#### [GIVEN TEXT]
Recently, several techniques have been developed to forecast the wind power and speed. Existing techniques can be classified as statistical, physical and time series modeling techniques based on the forecasting models they used [1]. Currently, it is observed that researchers employ a combination of statistical model and physical methods besides each other to get an optimal approach that is applicable for longer horizons of prediction systems. In these techniques statistical model plays auxiliary role to data collected by physical methods.

#### [REQUIREMENTS]
1) Rewrite the paragraph of the wind forecasting text above that begins "Recently, several techniques" as a short list that keeps its main facts.
2) Say whether each statement agrees with the wind forecasting text above. Answer yes or no, and quote the words from the text that decide it.
(a) Existing techniques can be grouped as statistical, physical and time series modeling techniques.
(b) In the combined techniques, physical methods play an auxiliary role to the statistical model.
(c) Researchers combine statistical and physical methods to get an approach suited to shorter prediction horizons.
3) Echo the wind forecasting text above word for word, beginning at the words "Recently, several techniques" and stopping after "by physical methods.".

#### [MATERIAL PROVIDED]

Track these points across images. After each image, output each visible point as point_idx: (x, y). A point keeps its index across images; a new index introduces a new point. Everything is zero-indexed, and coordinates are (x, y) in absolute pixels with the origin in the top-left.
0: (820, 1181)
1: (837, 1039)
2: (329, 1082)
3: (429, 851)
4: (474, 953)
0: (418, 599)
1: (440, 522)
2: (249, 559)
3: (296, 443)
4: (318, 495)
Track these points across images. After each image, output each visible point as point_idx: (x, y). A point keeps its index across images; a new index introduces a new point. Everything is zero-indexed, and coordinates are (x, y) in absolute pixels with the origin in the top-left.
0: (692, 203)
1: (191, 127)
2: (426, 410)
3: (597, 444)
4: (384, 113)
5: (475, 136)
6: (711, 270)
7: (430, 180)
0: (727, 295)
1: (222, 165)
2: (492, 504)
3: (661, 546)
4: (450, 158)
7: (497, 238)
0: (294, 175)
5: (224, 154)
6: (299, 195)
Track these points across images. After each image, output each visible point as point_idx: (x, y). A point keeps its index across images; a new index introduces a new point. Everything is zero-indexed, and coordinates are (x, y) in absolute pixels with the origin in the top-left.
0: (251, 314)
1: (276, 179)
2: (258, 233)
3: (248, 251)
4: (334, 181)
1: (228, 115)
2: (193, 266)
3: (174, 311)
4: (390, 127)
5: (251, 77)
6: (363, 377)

#### [ANSWERS TO THE PROBLEMS]
1)
- Several techniques have recently been developed to forecast wind power and speed.
- By the forecasting models they use, existing techniques fall into three groups: statistical, physical and time series modeling.
- Researchers now combine statistical models with physical methods to get an optimal approach for longer prediction horizons.
- In these combined techniques, the statistical model plays an auxiliary role to the data collected by physical methods.

2)
(a) Yes: "Existing techniques can be classified as statistical, physical and time series modeling techniques"
(b) No: "statistical model plays auxiliary role to data collected by physical methods"
(c) No: "applicable for longer horizons of prediction systems"

3)
Recently, several techniques have been developed to forecast the wind power and speed. Existing techniques can be classified as statistical, physical and time series modeling techniques based on the forecasting models they used [1]. Currently, it is observed that researchers employ a combination of statistical model and physical methods besides each other to get an optimal approach that is applicable for longer horizons of prediction systems. In these techniques statistical model plays auxiliary role to data collected by physical methods.